Shelly Lowe remembers the shock of her freshman year at the University of Arizona. Raised on a Navajo reservation, Lowe was living away from home for the first time.
Today, years later, Lowe describes the experience as culture shock. The difference in her and her classmates’ attitudes toward money, manners, and even automobiles led her to feel isolated and longing for home.
“I hated it; I didn’t know if I wanted to stay,” she said.
What Lowe didn’t realize, though, was that there were ways to navigate the cultural transition that Native American students feel when they attend college at mainstream institutions. There were resources that she didn’t know existed.
“The resources were there, but I wasn’t trying to find them,” Lowe said.
Lowe survived the year, despite failing calculus. She switched from majoring in math to sociology and began to try to understand better what students like her go through when they enter college.
Today, Lowe is completing research in that area as part of her doctoral degree from the University of Arizona. In July, she took over as the new executive director of the Harvard University Native American Program (HUNAP) and wants to help Harvard’s Native American students navigate that transition better than she did.
“I knew as an undergrad that I wanted to run a Native student program somewhere,” Lowe said.
Lowe comes to Harvard from Yale University, where she ran a similar program for the past two years.
As she settles into her new role at Harvard, Lowe said the immediate objective for HUNAP will be to complete its five-year review, during which it will set goals for the coming years. The process will entail speaking with faculty, students, and alumni.
“It’s pretty wide open where the program is headed,” Lowe said. “We’re really going to see what faculty, staff, and students think.”
In addition to the review, Lowe said HUNAP will still offer two courses in nation building through the John F. Kennedy School of Government as well as continue its support of graduate students studying Native American issues and its regular seminars, community dinners, powwow, and larger events, such as campuswide symposiums.
Lowe said Harvard is well-known in Indian Country through alumni the recruitment of Native American students, and the many programs it has offered since the 1970s.
“Most people know somebody who went to Harvard,” Lowe said. “Harvard has been very good about getting to Indian Country, getting to know Indian communities.”
Harvard’s Indian roots go back to its founding, when it was dedicated to the education of both English and Indian youth. A summer school class, “Archaeology of Harvard Yard,” helped to better understand those roots, with students digging in Harvard Yard near the foundations of what was once Harvard’s Indian College, constructed in 1655. Students uncovered numerous 18th and 19th century ceramic fragments and oyster shells.
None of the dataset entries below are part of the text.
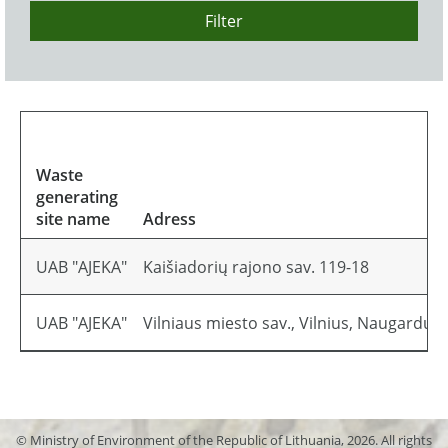
Filter
Waste
generating
site name
Adress
UAB "AJEKA"
Kaišiadorių rajono sav. 119-18
UAB "AJEKA"
Vilniaus miesto sav., Vilnius, Naugarduko
© Ministry of Environment of the Republic of Lithuania, 2026. All rights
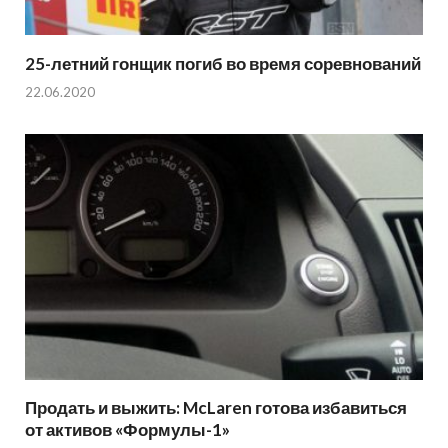
25-летний гонщик погиб во время соревнований
22.06.2020
Продать и выжить: McLaren готова избавиться
от активов «Формулы-1»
Course instructor Diana Loren, associate curator at the Peabody Museum of Archaeology and Ethnology, said she was struck by the number of fine pieces of crockery and oyster shells.
“We’re noticing how nice it was at Harvard,” Loren said. “The amount of oyster shells is significant because oysters were fine dining.”
Loren said that rather than having the holes dug this summer refilled, they will stay open, providing a head start for Harvard College students who take the class this fall. She’s hoping the fall students will be able to get to lower layers, into the 17th century, when the University was founded.
Lowe’s own doctoral research, into resource usage by modern-day Indian students, was quite revealing, she said. The work highlights how few services those students use, even though they’re among a population that typically has great needs. Lowe only has to look back to her own undergraduate years, when she was among those who did not have money for anything beyond the essentials, to understand the situation.
“It was kind of an eye-opener to organizations,” Lowe said of her research results. “Here’s a population that needs services to persist. Somebody has to tell [the organizations offering help] that these students aren’t coming in to see you. There’s always a need to reach out to Native students.”
At Harvard, she said, the situation is a bit different, because the smaller communities formed by the residential House system make it less likely a student will fall through the cracks. Still, she said, her main goal is to ensure Native students thrive and complete their studies at the University.